--- Seçilen bölüm ---

Bayhan, doğa
fotoğrafçılarının belirli rotalarda günlerce
doğada kamp kurup hayvanları peşinde düştüklerini aktardı. Doğal koşullarda
fotoğraf makinesi kullanarak insanların doğaya olan özlemlerini de
gözlemlediklerini ifade eden Bayhan; doğaya ve hayvanlara olan meraklarının
yanı sıra çevreyi temiz tutma, doğayı koruma, yaban hayatını tahrip etmeme
konularında da özen gösterdiklerini vurguladı. Ayrıca doğa ve çevre bilinci
hususunda farkındalığın artmasını istediğini kaydetti.
Bayhan, Bolu’nun
turizm potansiyeli açısından öneminden bahsederek; “Bolu’daki turistik ürün
çeşitliliği çok fazla. Bolu’yu
doğası, doğal güzellikleri ve yaban hayatı ile öne çıkarmak mümkün. Zaten
şuanda yapılan çalışmalar bu yönde. Kuş gözlemciliği düşünürseniz Yedigöller ve
Yeniçağa Gölü, öne çıkabilecek unsurlar” dedi.
Özel haber: Aslı
Akış
“KAÇAK AVCILIK
İLLEGALDİR”
Kaçak avcılık ve av turizminin doğru tanımlamasını yapan Dr.
Öğr. Üyesi İsa Bayhan, “Profesyonel anlamda bazen kavramlar karıştırılabiliyor.
Türkiye’de öncelikle önemli bir sorunumuz var kaçak avcılık. Bu konuyu sık sık
basında da görebiliyoruz. Kaçak avcılık illegaldir ve bunula ilgili ülkemizdeki
tüm kurumlar, bakanlılar ve yetkililer sürekli tedbirler halindedir. Bunların
yaptırımları da cezaları da vardır. Birde av turizmi vardır. Av turizmi daha
bilinçli ve planlı bir şekilde yapılmasıdır” diye konuştu.

--- Ham veriler ---

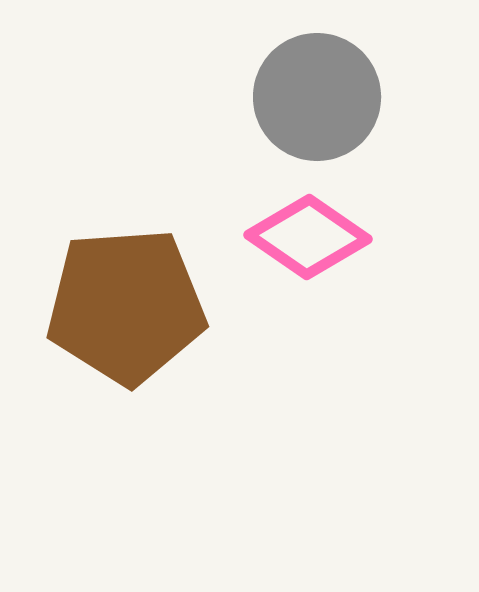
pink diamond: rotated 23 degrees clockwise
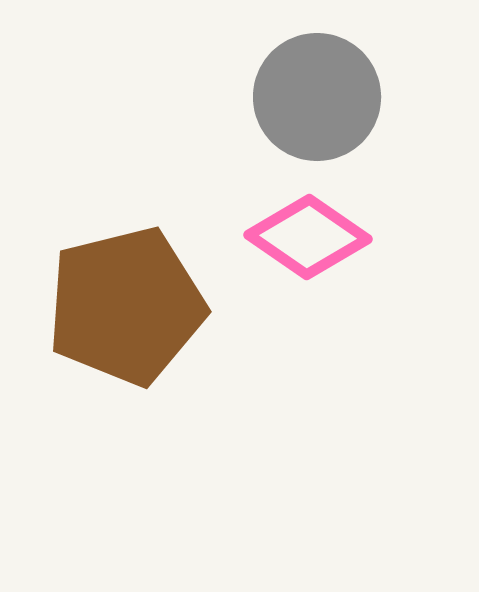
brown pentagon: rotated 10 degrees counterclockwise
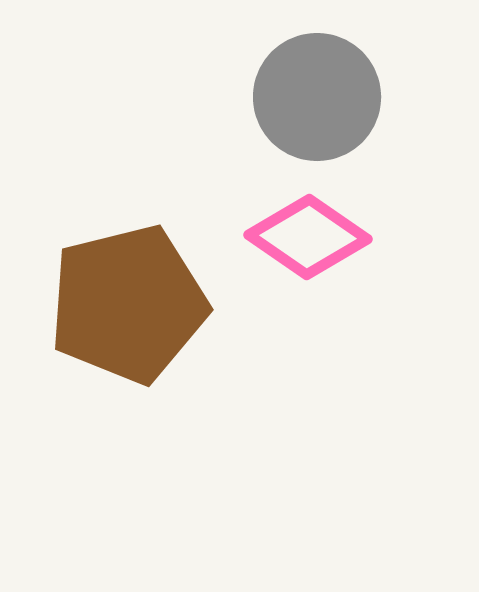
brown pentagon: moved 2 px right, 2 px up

---

> _Yönergeler_
- 1) Bolu'da doğa ve yaban hayatı konulu yazıya göre şu ifadeler doğru mu: (a) Bayhan'a göre Bolu'daki turistik ürün çeşitliliği azdır; (b) Bayhan, kaçak avcılığın illegal olduğunu söylüyor; (c) kuş gözlemciliği için Yedigöller ve Yeniçağa Gölü anılıyor? Her biri için evet ya da hayır deyip karar veren sözleri yazıdan aynen alıntılar mısınız?
- 2) Bolu'da doğa ve yaban hayatı konulu yazıdaki "Bayhan, doğa" sözlerinden başlayıp "artmasını istediğini kaydetti." sözlerine kadar, bu sözler de dahil olmak üzere, bölümü hiç değiştirmeden tekrarlar mısınız?
- 3) Bolu'da doğa ve yaban hayatı konulu yazıyı kaldığı yerden sürdürür müsünüz?
Bu malzeme başka bir kaynaktan alınmıştır.

> _Çıktılar_
- 1)
(a) Hayır: "Bolu’daki turistik ürün çeşitliliği çok fazla."
(b) Evet: "Kaçak avcılık illegaldir"
(c) Evet: "Kuş gözlemciliği düşünürseniz Yedigöller ve Yeniçağa Gölü, öne çıkabilecek unsurlar"

- 2)
Bayhan, doğa
fotoğrafçılarının belirli rotalarda günlerce
doğada kamp kurup hayvanları peşinde düştüklerini aktardı. Doğal koşullarda
fotoğraf makinesi kullanarak insanların doğaya olan özlemlerini de
gözlemlediklerini ifade eden Bayhan; doğaya ve hayvanlara olan meraklarının
yanı sıra çevreyi temiz tutma, doğayı koruma, yaban hayatını tahrip etmeme
konularında da özen gösterdiklerini vurguladı. Ayrıca doğa ve çevre bilinci
hususunda farkındalığın artmasını istediğini kaydetti.

- 3)
“BAYHAN, AV
TURİZMİNİN YASAL MEVZUATINI ANLATTI”
Bayhan, av turizmindeki yasal sürecin nasıl işlediğini de
aktararak; “Av turizmi Tarım ve Orman
Bakanlığımız, Doğa Koruma ve Milli Parklar Genel Müdürlüğümüz öncelikle
yetkileri dahilinde belli erişkin hayvanların belirli tarihlerde profesyonel
avcılar tarafından çeşitli izin belgeleri ile avlanmasına izin verilmesidir.
40-50 yıldır devam eden bir süreçten bahsediyoruz. Bunun yasal mevzuatında
eksiklikler vardı zamanla tamamlanarak bugün uygulamalar profesyonel hale
getirildi. Dünya geneline baktığımızda
ülkemiz bu süreçleri oldukça önemseyen, kontrolü bir şekilde yürütmeye çalışan
ülkelerde biridir. Bizim yaban hayatı uzmanlarımız, gözlemcilerimiz, milli
parklar müdürlüğümüzün uzmanları vardır. Sürekli olarak hayvanlarımızın
popülasyonları incelenir, envanterleri tutulur. Bu incelemeler neticesinde av
turizmi uygulama talimatı yayınlanır. Doğa Koruma ve Milli Parklar Müdürlüğümüz tarafından
da duyurulur ayrıca TÜRSAB’dan bu bilgiye ulaşılabilir. Bazı acentalarımız av
turizminin yapılması sürecinde olaya dahil olurlar” şeklinde konuştu.
“İNSANLAR KENTSEL
RUTİNDEN DOĞAYA YÖNELME İHTİYACI DUYUYOR”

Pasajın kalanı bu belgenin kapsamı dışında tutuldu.